Lose Your Job, Go to the Food Bank?

This past Saturday found me driving along Route 4 listening to commercial radio. (I know what you’re thinking: did last Saturday also find you breathing and blinking at regular intervals? Did it find you wearing shoes? But you have to understand, I haven’t owned a car or listened to commercial radio in years. It’s been public transit and public broadcasting all the way.)

The thing about not owning a car or listening to commercial radio is that you tend to get a bit smug about yourself. It’s your reward for putting up with the inconvenience of public transit (“Damn, I just missed the bus. Guess I’ll spend another hour at the mall…”) and the many annoyances of public broadcasting (“Do we really have to talk about female genital mutilation at 8:30 a.m.? Couldn’t I finish my coffee first?”) Therefore, I think it’s important that I make a full confession about how much fun it is to drive along listening to classic rock.

But as it was the Thanksgiving weekend, the commercial station in question was also holding a fundraiser — or more accurately, a food raiser — for Sydney’s Loaves and Fishes Food Bank, so between choruses of “Sweet Child O’Mine” and “Magic Man” I heard the DJ making the case for donating food to the less fortunate. One of his lines lodged in my head so firmly it’s still there, days later. Explaining how people who never dreamed they’d need to use a food bank end up at one, he said:

You lose your job and suddenly, you can’t feed your kids.

 

Is that really the society we live in? I thought Canada was a more progressive place, where we recognized that people (and their children) have a right to food, even if our downsized, outsourced, part-time, contract-based, automated labor market has no current use for them.
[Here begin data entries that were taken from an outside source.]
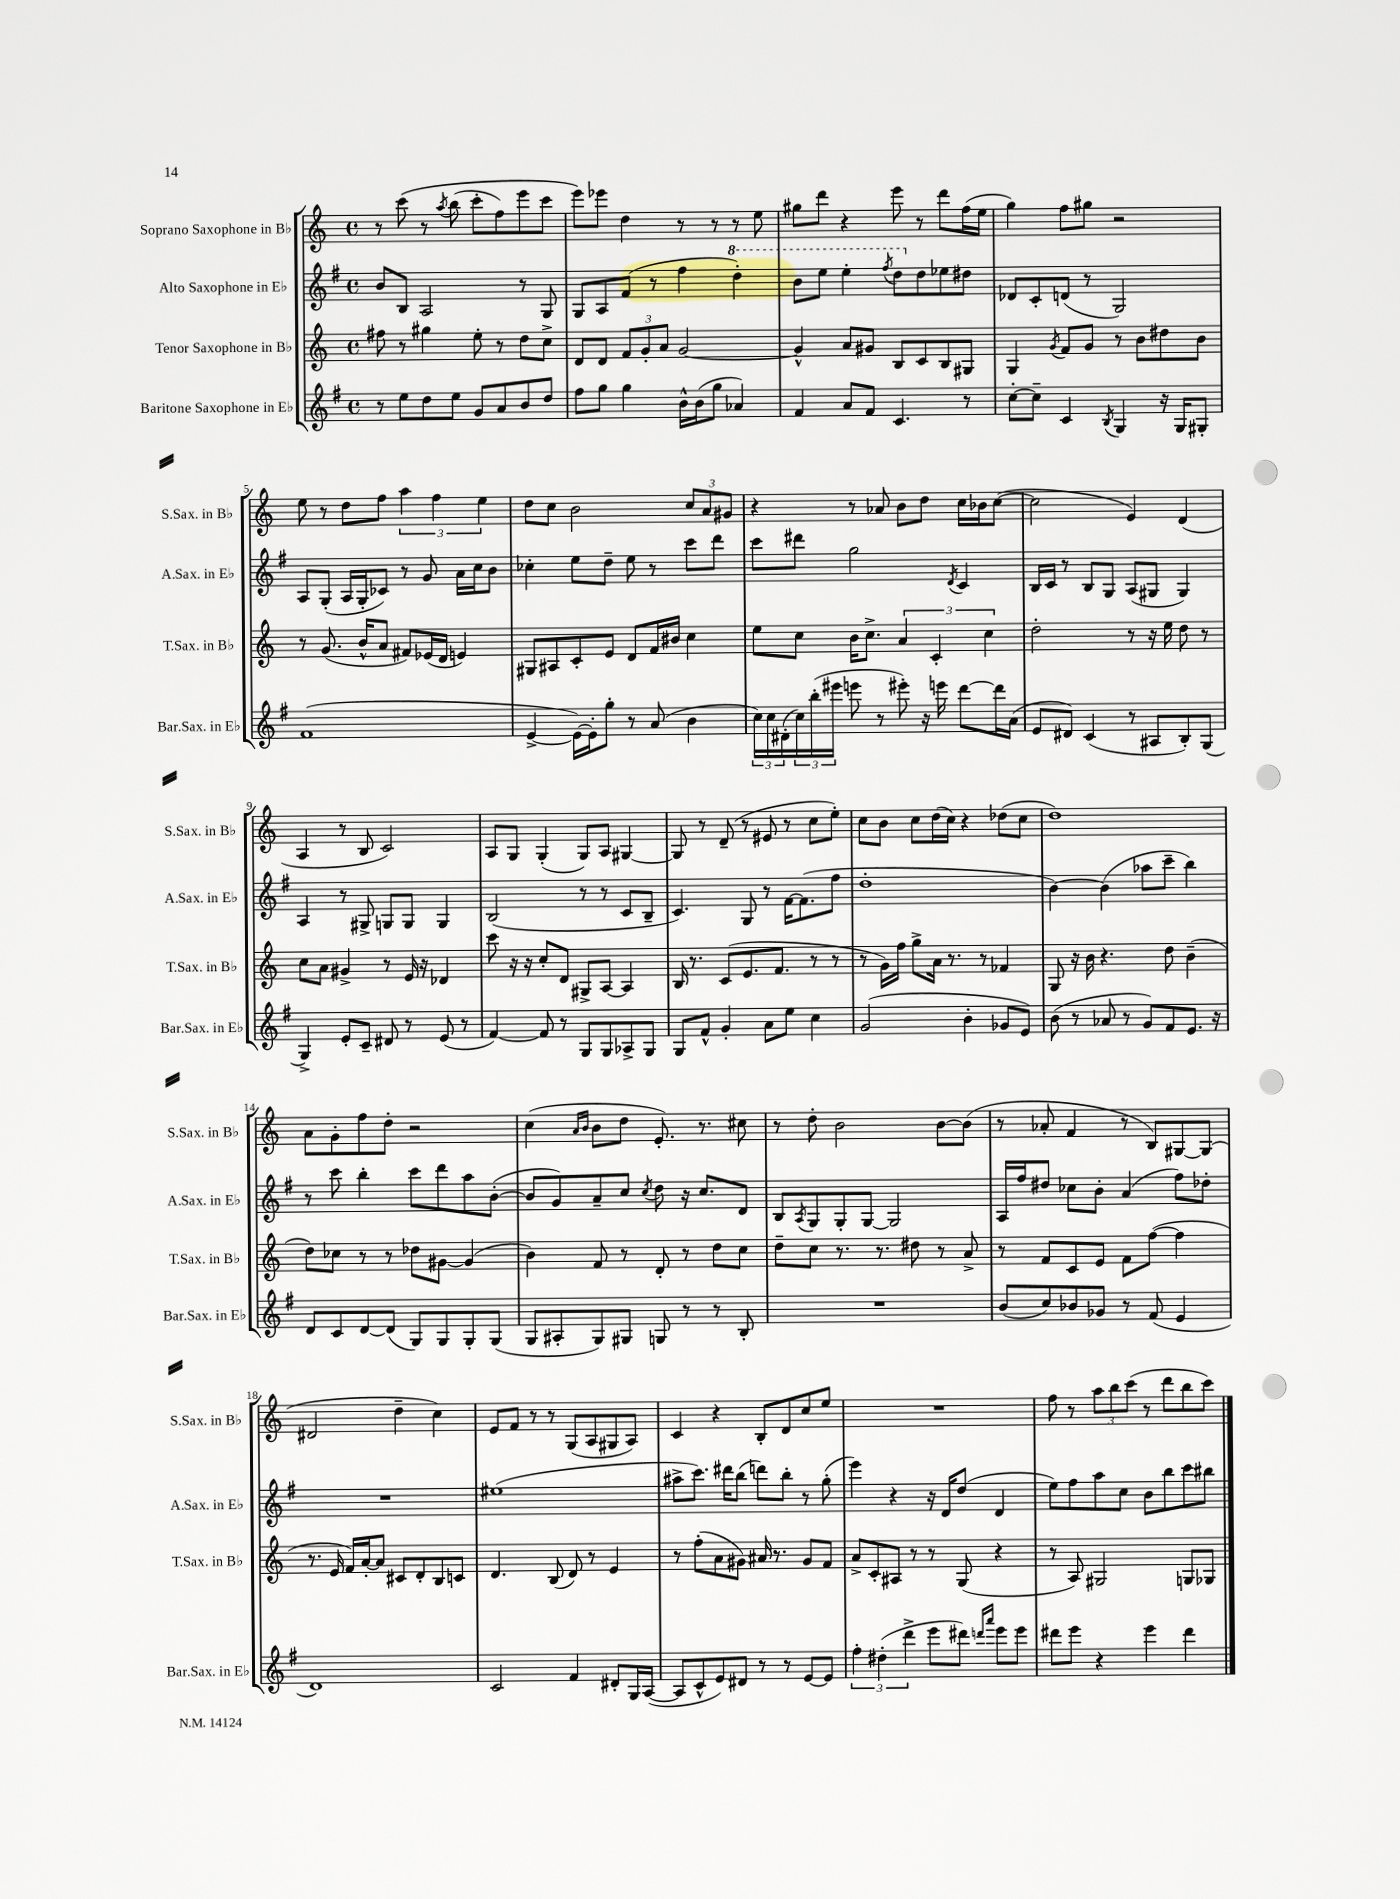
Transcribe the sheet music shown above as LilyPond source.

<<
\new StaffGroup <<
\new Staff = "s0" \with { instrumentName = "Soprano Saxophone in Bb" shortInstrumentName = "S.Sax. in Bb" } {
    \clef treble \key c \major \defaultTimeSignature \time 4/4
    r8 c'''8\( r8 \acciaccatura { a''8 } b''8( c'''8-. f''8) e'''8 c'''8 |
    e'''8\) ees'''8 d''4 r8 r8 r8 e''8 |
    gis''8 d'''8 r4 e'''8 r8 d'''8 f''16( e''16 |
    g''4) f''8 gis''8 r2 |
    e''8 r8 d''8 f''8 \tuplet 3/2 { a''4 f''4 e''4 } |
    d''8 c''8 b'2 \tuplet 3/2 { c''8 a'8 gis'8 } |
    r4 r8 aes'8 b'8 d''8 c''16 bes'16 c''8~( |
    c''2 e'4) d'4( |
    a4 r8 b8 c'2) |
    a8 g8 g4-.( g8) a8 gis4~ |
    gis8 r8 d'8--( r8 eis'8 r8 c''8 e''8-.) |
    c''8 b'8 c''8 d''16( c''16) r4 des''8( c''8 |
    d''1) |
    a'8 g'8-. f''8 d''8-. r2 |
    c''4( \grace { a'16 b'16 } b'8 d''8 e'8.-.) r8. cis''8 |
    r8 d''8-. b'2 b'8~ b'8( |
    r8 aes'8-. f'4 r8 b8) gis8~ gis8( |
    dis'2 d''4-- c''4) |
    e'8 f'8 r8 r8 g8( a8 gis8 a8) |
    c'4 r4 b8-. d'8 c''8 e''8 |
    R1 |
    f''8 r8 \tuplet 3/2 { a''8 b''8 c'''8( } r8 d'''8 b''8 c'''8) \bar "|." |
}
\new Staff = "s1" \with { instrumentName = "Alto Saxophone in Eb" shortInstrumentName = "A.Sax. in Eb" } {
    \clef treble \key g \major \defaultTimeSignature \time 4/4
    b'8 b8 a2 r8 g8 |
    g8 a8 fis'8( r8 fis''4 \ottava #1 d'''4-.) |
    b''8 e'''8 e'''4-. \acciaccatura { fis'''8 } d'''8 \ottava #0 d''8 ees''8 dis''8 |
    des'8 c'8-. d'8( r8 g2) |
    a8 g8-.( a16 g16-. ces'8) r8 g'8 a'16 c''16 b'8 |
    ces''4-. e''8 d''8-- e''8 r8 c'''8 d'''8 |
    c'''8 dis'''8 g''2 \acciaccatura { d'8 } c'4 |
    b16 c'16 r8 b8 g8 a8( gis8 gis4) |
    a4 r8 gis8-> g8 g8 g4 |
    b2( r8 r8 c'8 b8-- |
    c'4.) g8 r8 fis'16~ fis'8.( fis''8 |
    d''1-. |
    b'4~) b'4( aes''8 c'''8-- b''4) |
    r8 c'''8 b''4-. c'''8 d'''8 a''8 b'8~-.( |
    b'8 g'8) a'8-- c''8 \acciaccatura { c''8 } d''8 r16 c''8. d'8 |
    b8 \acciaccatura { a8 } g8 g8-. g8~ g2 |
    a16 fis''16 dis''8 ces''8 b'8-. a'4( fis''8) des''8-. |
    R1 |
    eis''1( |
    ais''8-> c'''8.) dis'''16 b''8( d'''8) b''8-. r8 g''8-.( |
    e'''4) r4 r16 d'16 d''8( d'4 |
    e''8) fis''8 a''8 c''8 b'8 b''8 c'''8 bis''8 \bar "|." |
}
\new Staff = "s2" \with { instrumentName = "Tenor Saxophone in Bb" shortInstrumentName = "T.Sax. in Bb" } {
    \clef treble \key c \major \defaultTimeSignature \time 4/4
    fis''8 r8 gis''4 e''8-. r8 d''8 c''8-> |
    d'8 d'8 \tuplet 3/2 { f'8 g'8-. a'8 } g'2~ |
    g'4-^ a'8 gis'8 b8 c'8 b8 gis8 |
    g4 \acciaccatura { g'8 } f'8 g'8 r8 b'8 dis''8 b'8 |
    r8 g'8.( b'16-^ a'8 fis'8) ees'16( d'16 e'4) |
    gis8 ais8 c'8-. e'8 d'8 f'16 bis'16 c''4 |
    e''8 c''8 b'16 c''8.-> \tuplet 3/2 { a'4 c'4-. c''4 } |
    d''2-. r8 r16 e''16 d''8 r8 |
    c''8 a'8 gis'4-> r8 e'16 r16 des'4 |
    c'''8 r16 r16 c''8-. d'8 gis8-> a8~ a4 |
    b16 r8. c'8( e'8. f'8. r8 r8 |
    r8 g'16) f''16 g''8-> a'16 r8. r8 fes'4 |
    g8 r16 b'16 r4. d''8 b'4--( |
    d''8) ces''8 r8 r8 des''8 gis'8~ gis'4( |
    b'4) f'8 r8 d'8-. r8 d''8 c''8 |
    d''8-- c''8 r8. r8. dis''8 r8 a'8-> |
    r8 f'8 c'8 e'8 f'8 f''8~( f''4 |
    r8. e'16 f'16) a'16~-. a'8 cis'8 d'8-. b8 c'8 |
    d'4. b8( d'8) r8 e'4 |
    r8 f''8-.( a'8 gis'8) ais'16 r8. gis'8 f'8 |
    a'8-> c'8-. ais8 r8 r8 g8( r4 |
    r8 a8) gis2 g8 ges8 \bar "|." |
}
\new Staff = "s3" \with { instrumentName = "Baritone Saxophone in Eb" shortInstrumentName = "Bar.Sax. in Eb" } {
    \clef treble \key g \major \defaultTimeSignature \time 4/4
    r8 e''8 d''8 e''8 g'8 a'8 b'8 d''8 |
    fis''8 g''8 g''4 b'16-^ b'16( g''8 aes'4) |
    fis'4 a'8 fis'8 c'4. r8 |
    c''8~-. c''8-- c'4 \acciaccatura { b8 } g4 r16 g16 gis8-. |
    fis'1( |
    e'4~-> e'16~) e'16-. g''8-. r8 a'8( b'4 |
    \tuplet 3/2 { c''16) c''16 dis'16-.( } \tuplet 3/2 { c''16) b''16-.( eis'''16 } e'''8 r8 eis'''8-.) r16 e'''16 d'''8~ d'''16 a'16( |
    e'8 dis'8) c'4( r8 ais8 b8-.) g8( |
    g4->) e'8-. c'8-- dis'8 r8 e'8( r8 |
    fis'4~) fis'8 r8 g8 g8 aes8-> g8 |
    g8 fis'8-^ g'4-. a'8 e''8 c''4 |
    g'2( b'4-. ges'8 e'8) |
    b'8( r8 aes'8 r8 g'8) fis'8 e'8. r16 |
    d'8 c'8 d'8~ d'8( g8) g8 g8-. g8( |
    g8 ais8-. g8) gis8 g8 r8 r8 b8-. |
    R1 |
    b'8( c''8) bes'8 ges'8 r8 fis'8( e'4 |
    d'1) |
    c'2 fis'4 dis'8-. g16 a16~( |
    a8 c'8-^ e'8) dis'8 r8 r8 e'8~ e'8 |
    \tuplet 3/2 { fis''4-. dis''4-.( d'''4-> } e'''8 dis'''8) \grace { d'''16 a'''16 } e'''8 e'''8 |
    dis'''8 e'''8 r4 e'''4 dis'''4 \bar "|." |
}
>>
>>
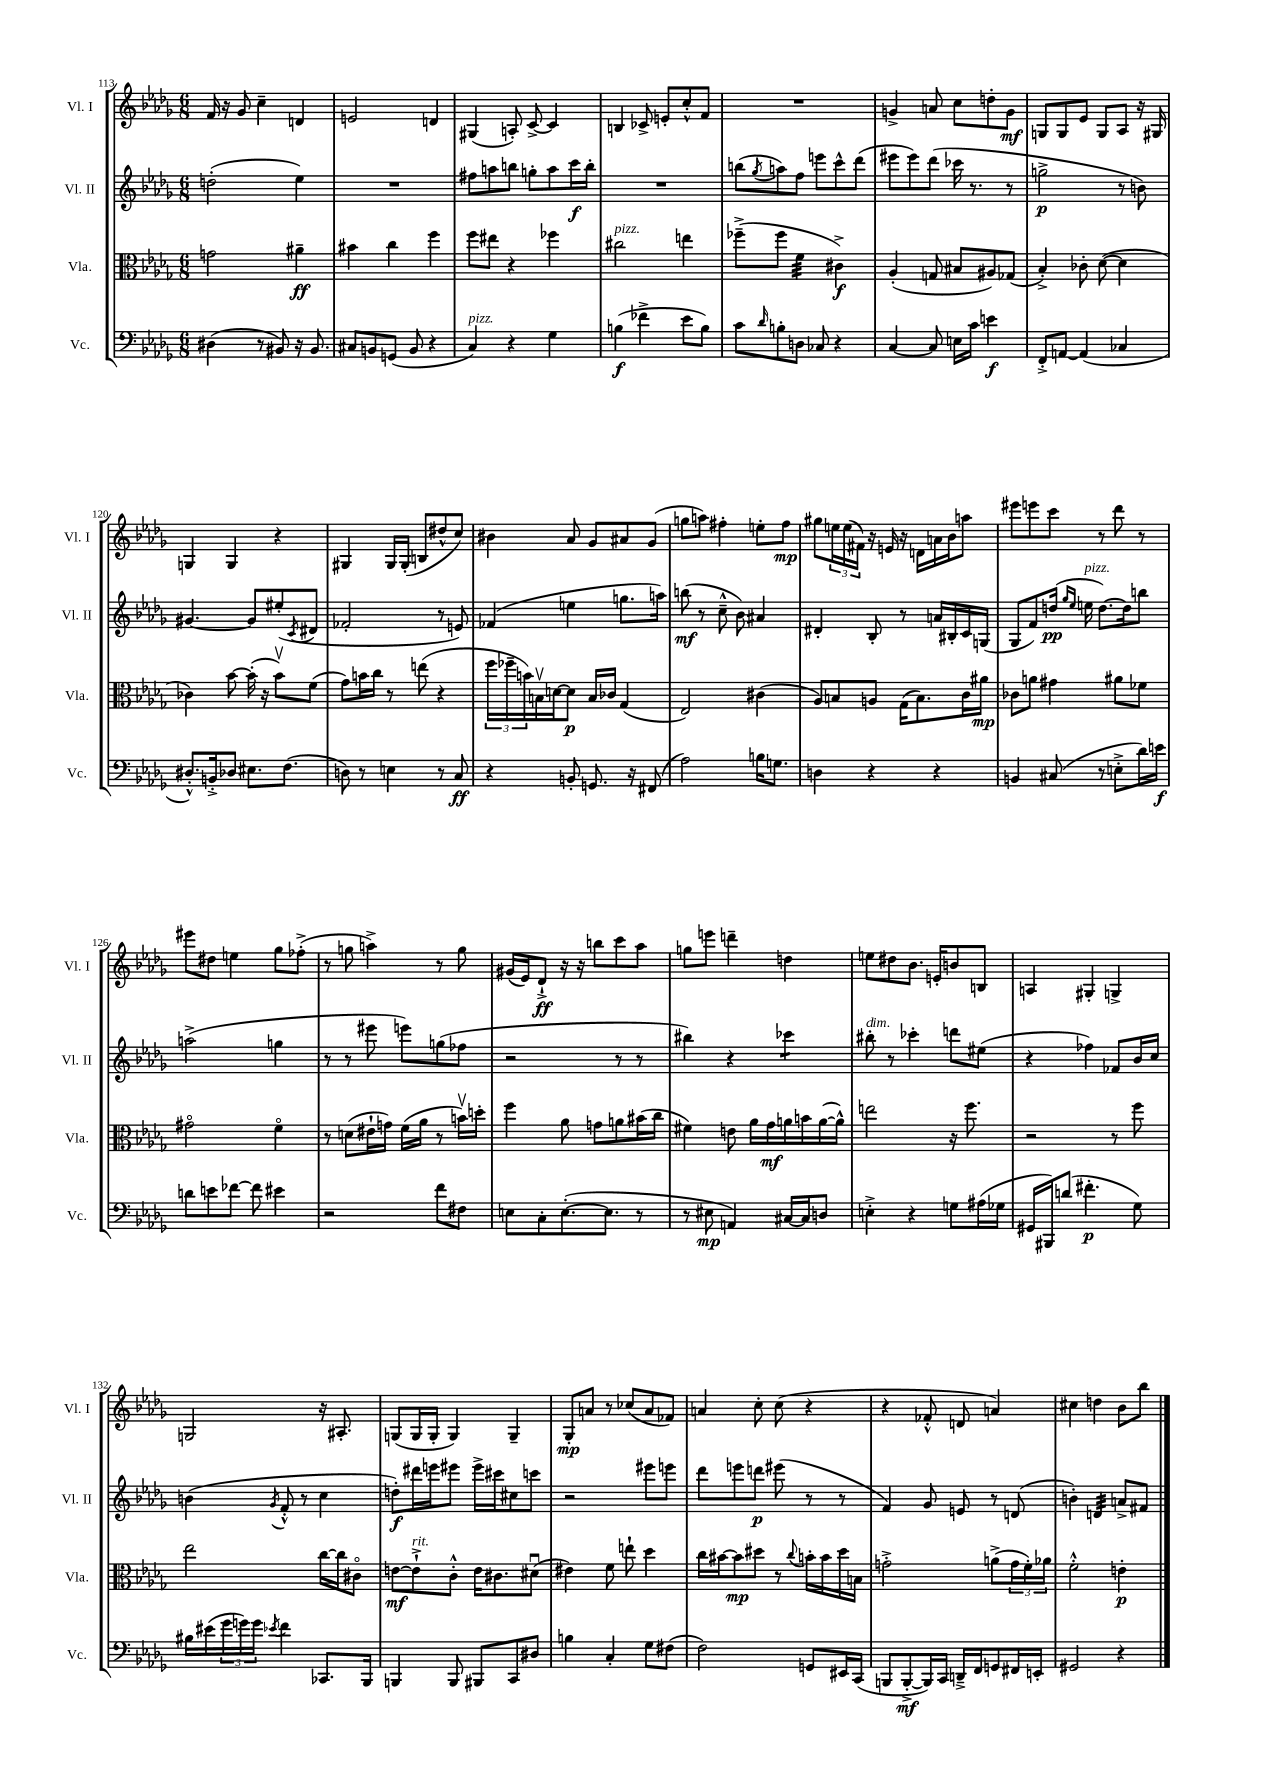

And by a right to food I don’t mean a right to visit a food bank.

Have we really removed government entirely from this equation? Is charity the only solution? The DJ seemed to think so — he made no mention of Employment Insurance (EI) or Social Assistance or the social safety net. In his account of things, people go straight from losing their jobs to Loaves and Fishes.

And he’s not entirely wrong — people working two and three part-time or contract jobs may not be paying into EI and won’t qualify to collect it when and if they lose one or two or three of those jobs. And Social Assistance in Nova Scotia barely allows recipients to pay rent, let alone buy food — not to mention how expensive it is to apply for, as was documented recently by The Nova Scotia Advocate.

The DJ said he personally “thanks God” that he and his wife have good jobs, suggesting one’s state of employment has nothing to do with one’s qualifications or the vagaries of the labor market and everything to do with God’s will. (Raising theological questions beyond the scope of this article like, “Why would God ensure Cape Breton has an adequate supply of commercial radio DJs while stiffing us on doctors?”)

 

I don’t mean to pick on the DJ and I’m certainly not picking on Loaves and Fishes — food banks perform a vital service in our society, but the people running them are the first to acknowledge there’s something wrong with this picture.

Listen to Shawn Pegg, director of policy and research for Food Banks Canada. In 2016, the organization released a report  showing that food bank usage was up, generally,  in Canada and up 20.9% year-on-year in Nova Scotia. At the time, Pegg told CTV news:

Governments are failing to provide adequate supports to people who have fallen on hard times. It shows we need to break from the past in our approach to solving the problems of poverty, food and security and hunger.

The report itself argues that social assistance is “based in a culture of suspicion and distrust rather than one of support and mutual aid” and “traps Canadians in poverty rather than helping them to escape it.”

It’s a harder concept to sell in a commercial radio format — instead of encouraging people to grab a few cans and boxes from their kitchen cupboards and donate them to the food bank (with the intent of providing people with food for one weekend in October) you’d have to encourage them to think about the social contract and income inequality and redistribution of wealth and social justice — and then somehow segue from there into “Tom Sawyer” or “Brandy.”

But I’d take awkward segues (“You know who doesn’t have to visit food banks? Bob Seeger. Why? Because he has been richly rewarded for his contributions to society, including this eponymous track from his 1980 album, Against the Wind…) over matter-of-fact statements like, “You lose your job and suddenly, you can’t feed your kids” any day.